I haven’t been paying enough attention to my cello lately. When one of my favorite cello melodies, the central tune in “Finlandia” by Jean Sibelius, came up as the tune for the middle hymn at church on Sunday, I loved it and resolved to get back to playing that. But it’s Wednesday afternoon as I write this, and I haven’t gotten my cello out of “its” closet yet.
Oh, I found the music and left it on my “practicing” chair. But so far, that’s been all.
This little confession is part of considering how I’m talking to myself about music. I love it. I often cheer myself up (or on!) with a song in my mind’s ear, and it’s often a wordless one played by my cello.
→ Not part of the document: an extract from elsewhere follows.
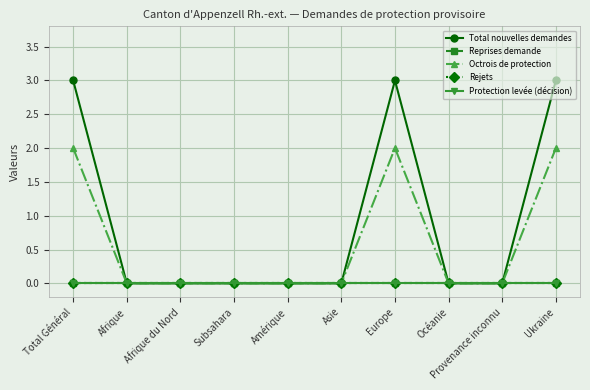

Is the value of Protection levée (décision) at Ukraine greater than the value of Reprises demande at Provenance inconnu?

No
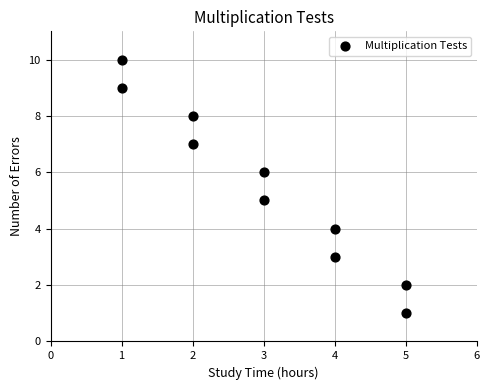

What is the range of X values (max minus min)?

4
But practicing? Ugh! That’s homework!
I need to get away from the constant idea of calling my music-making “practicing” and call it “playing” more often. After all, I refer to the ability itself as “playing the cello.”
Sure, there are things I need to practice. High notes need their own special stretches and positions. I can play some parts of my favorite Tchaikovsky and Dvorak pieces, but not others. I ought to focus on playing (with) the parts I know rather than beating myself up mentally for not practicing the parts I don’t know.
Playing pieces I already know can be a joy, a consolation, and a memory test. Besides that, it’s great exercise — surely a better calorie-burner than TV and reading.
That’s it for now. I’m going to go play with my cello!